[Requirement]: Copy each line from the records below in which the word "three" is found.

(Information given begins)

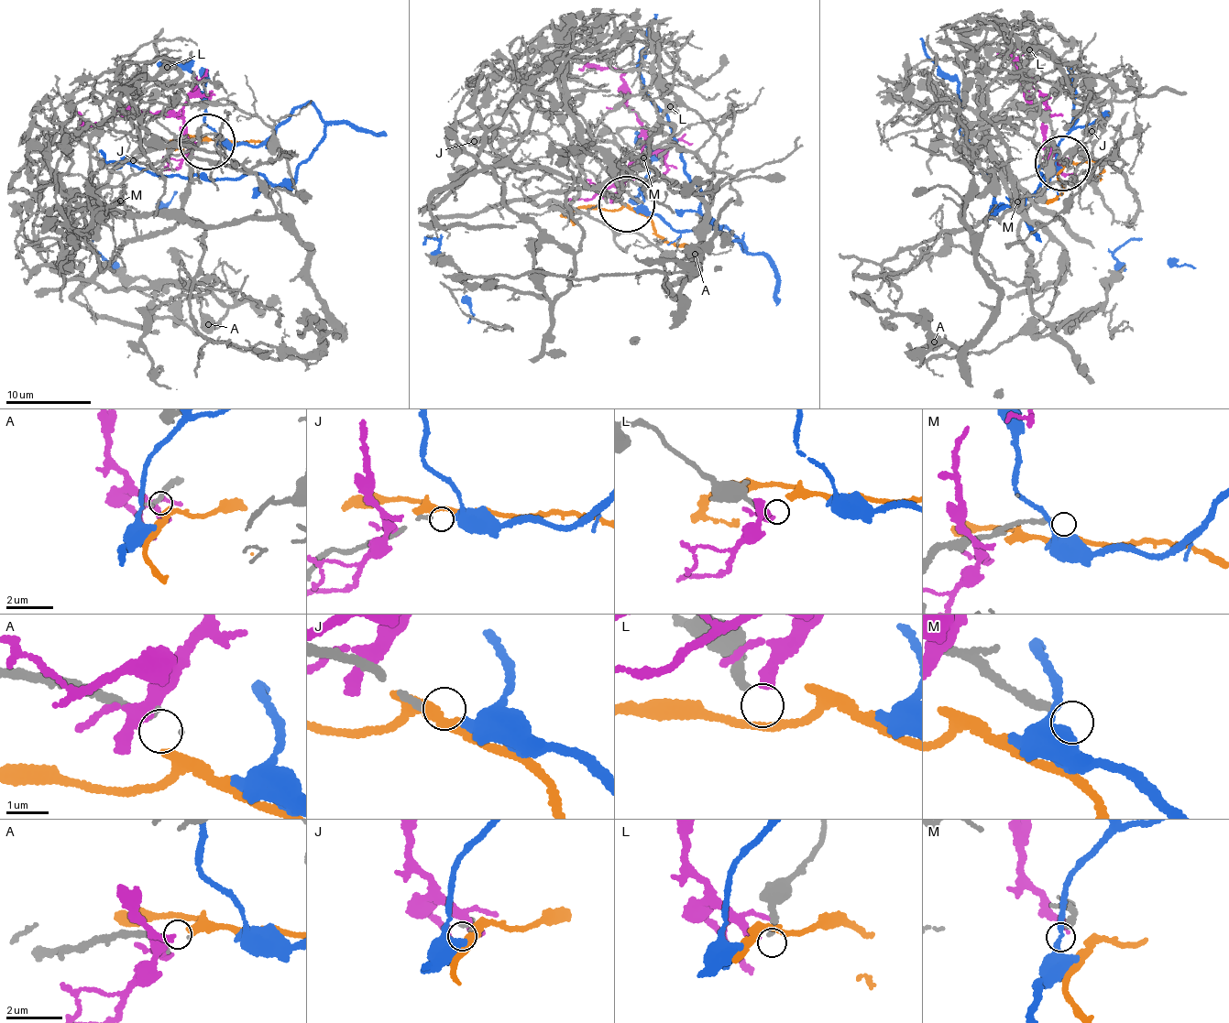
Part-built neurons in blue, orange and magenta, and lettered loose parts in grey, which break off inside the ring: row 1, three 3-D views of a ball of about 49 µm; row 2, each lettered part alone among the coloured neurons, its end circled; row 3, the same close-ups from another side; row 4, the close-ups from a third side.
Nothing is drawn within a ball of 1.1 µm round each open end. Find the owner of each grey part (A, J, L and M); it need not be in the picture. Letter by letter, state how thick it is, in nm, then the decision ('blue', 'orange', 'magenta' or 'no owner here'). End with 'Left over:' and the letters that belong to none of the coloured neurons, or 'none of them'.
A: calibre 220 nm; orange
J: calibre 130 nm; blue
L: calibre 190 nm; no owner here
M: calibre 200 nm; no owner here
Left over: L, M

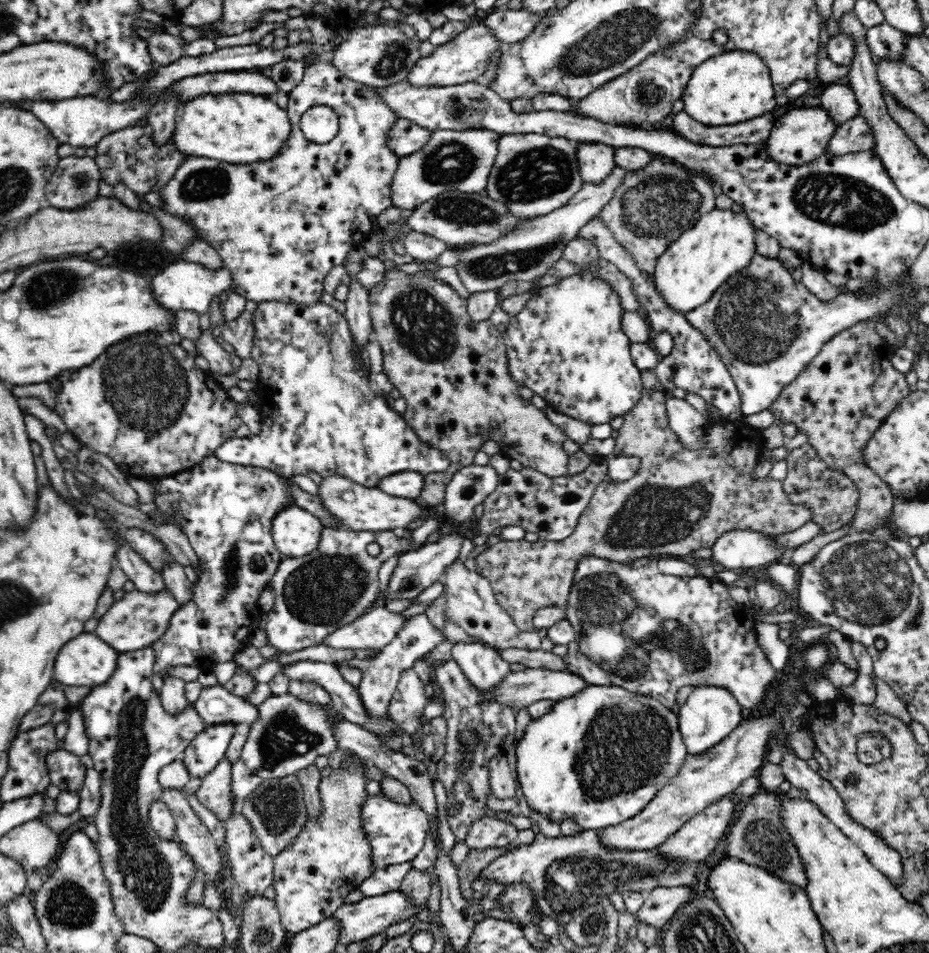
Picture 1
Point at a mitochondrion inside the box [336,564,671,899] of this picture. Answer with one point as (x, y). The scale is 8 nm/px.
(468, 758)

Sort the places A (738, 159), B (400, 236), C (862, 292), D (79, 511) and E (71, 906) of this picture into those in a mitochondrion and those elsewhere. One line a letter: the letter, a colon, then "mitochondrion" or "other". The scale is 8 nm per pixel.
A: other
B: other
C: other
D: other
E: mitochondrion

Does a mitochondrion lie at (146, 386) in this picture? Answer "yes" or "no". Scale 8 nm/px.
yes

(Information given ends)
(Information given begins)

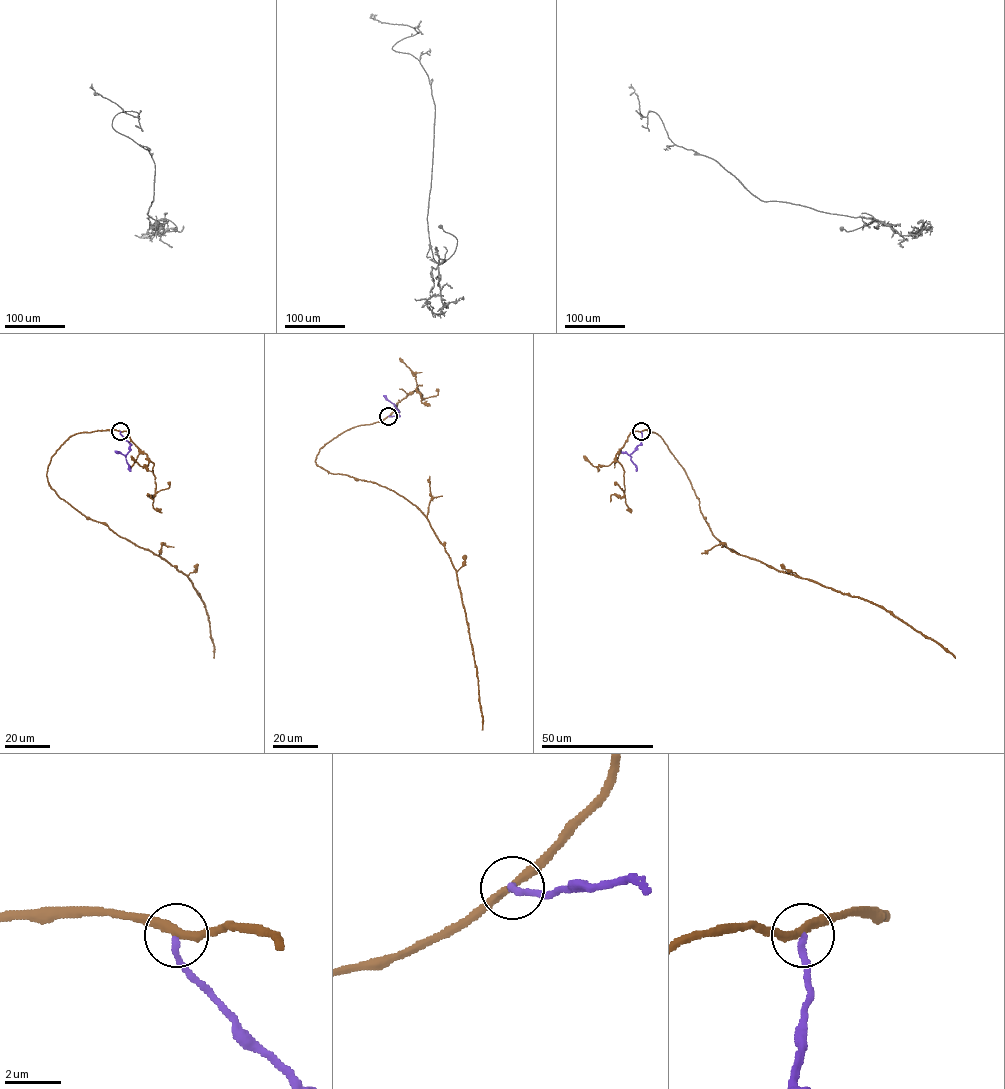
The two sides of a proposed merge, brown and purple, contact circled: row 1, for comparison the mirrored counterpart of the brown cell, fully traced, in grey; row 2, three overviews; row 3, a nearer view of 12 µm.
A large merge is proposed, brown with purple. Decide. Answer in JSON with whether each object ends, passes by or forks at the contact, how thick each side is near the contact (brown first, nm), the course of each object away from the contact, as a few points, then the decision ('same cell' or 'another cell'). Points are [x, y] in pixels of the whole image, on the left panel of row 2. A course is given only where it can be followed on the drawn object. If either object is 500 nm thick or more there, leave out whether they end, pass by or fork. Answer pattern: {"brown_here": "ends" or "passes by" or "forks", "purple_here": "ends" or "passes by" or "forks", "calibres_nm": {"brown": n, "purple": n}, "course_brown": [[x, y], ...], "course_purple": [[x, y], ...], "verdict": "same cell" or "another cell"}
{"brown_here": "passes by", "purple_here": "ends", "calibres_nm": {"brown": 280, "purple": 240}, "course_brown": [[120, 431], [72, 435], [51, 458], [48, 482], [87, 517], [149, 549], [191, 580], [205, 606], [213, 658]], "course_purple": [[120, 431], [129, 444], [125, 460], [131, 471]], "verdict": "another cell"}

(Information given ends)

[The answer]:
Part-built neurons in blue, orange and magenta, and lettered loose parts in grey, which break off inside the ring: row 1, three 3-D views of a ball of about 49 µm; row 2, each lettered part alone among the coloured neurons, its end circled; row 3, the same close-ups from another side; row 4, the close-ups from a third side.
The two sides of a proposed merge, brown and purple, contact circled: row 1, for comparison the mirrored counterpart of the brown cell, fully traced, in grey; row 2, three overviews; row 3, a nearer view of 12 µm.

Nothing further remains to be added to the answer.